As business deteriorated in March, several outside advisers suggested that Mallett move quickly to eliminate jobs, she says. But she didn’t want to be rushed, especially since there was so little information about when people might return to work. May? September? “What if it comes back in pockets around the country,” she wondered. Mallett says she and other company leaders created a financial model to think through “the best assumptions you can make about what you don’t know.”
Mallett says two things guided her decision-making. The first was her own experience being laid off earlier in her career. “I was asking people, ‘Are we going to do layoffs?’ And the management of that company lied about it until the day it happened,” she recalls.

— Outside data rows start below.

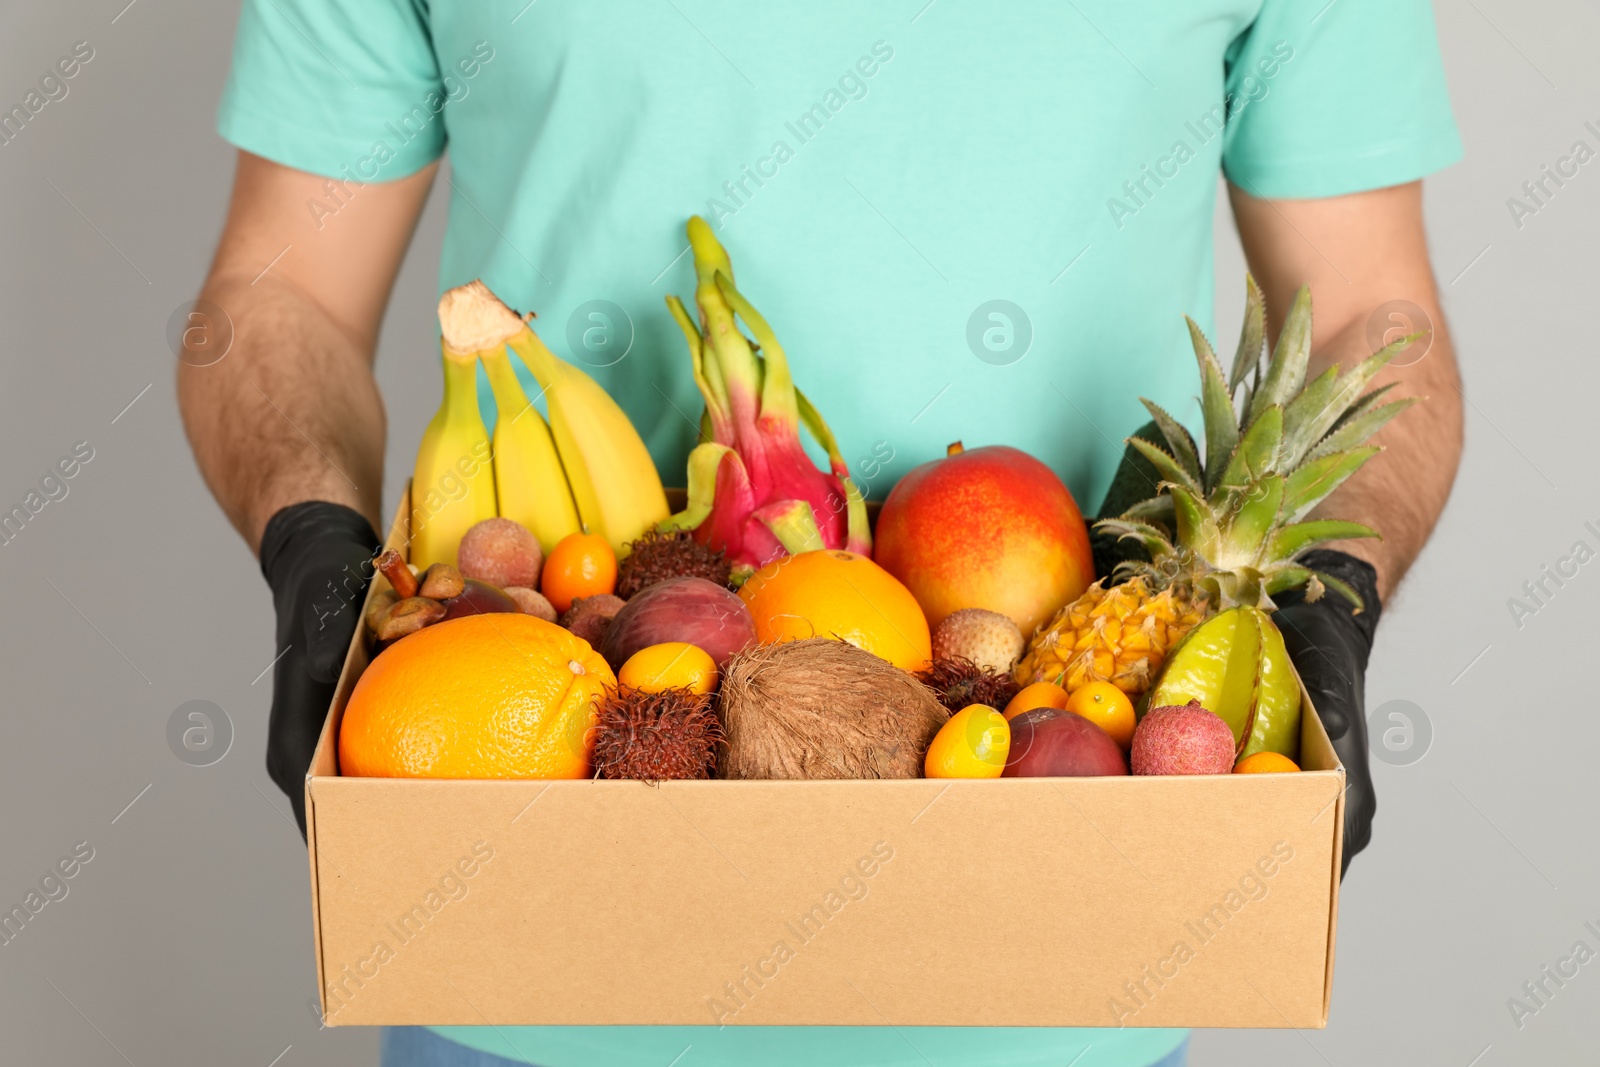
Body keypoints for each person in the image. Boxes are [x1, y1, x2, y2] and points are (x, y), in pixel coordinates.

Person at [179, 2, 1464, 1064]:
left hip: (1057, 968)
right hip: (531, 947)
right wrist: (309, 540)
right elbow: (275, 290)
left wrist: (1335, 589)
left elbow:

She also wanted to try to avoid a series of layoffs throughout 2020. “The second layoff is the really bad one,” she says, “because everybody looks over their shoulder all the time,” worrying about what will come next. “We tried very hard to make this one painful and deep, so that we wouldn’t have another one. We cut as deep as we could work up the courage to do.”
The Bottom Lines
Mallett has nurtured a great business that is here to stay. ezCater is no doubt in the position to rise, even the current pandemic has killed off quite a bit of its vibe, yet the company doesn’t seem to dive afterward.
Apparently, no one could avoid the damage this 2020 pandemic has brought. We don’t know yet, will the vaccine work, but till than business owner has to be absolutely careful to preserve and maintain a sane position to survive out of this global downturn.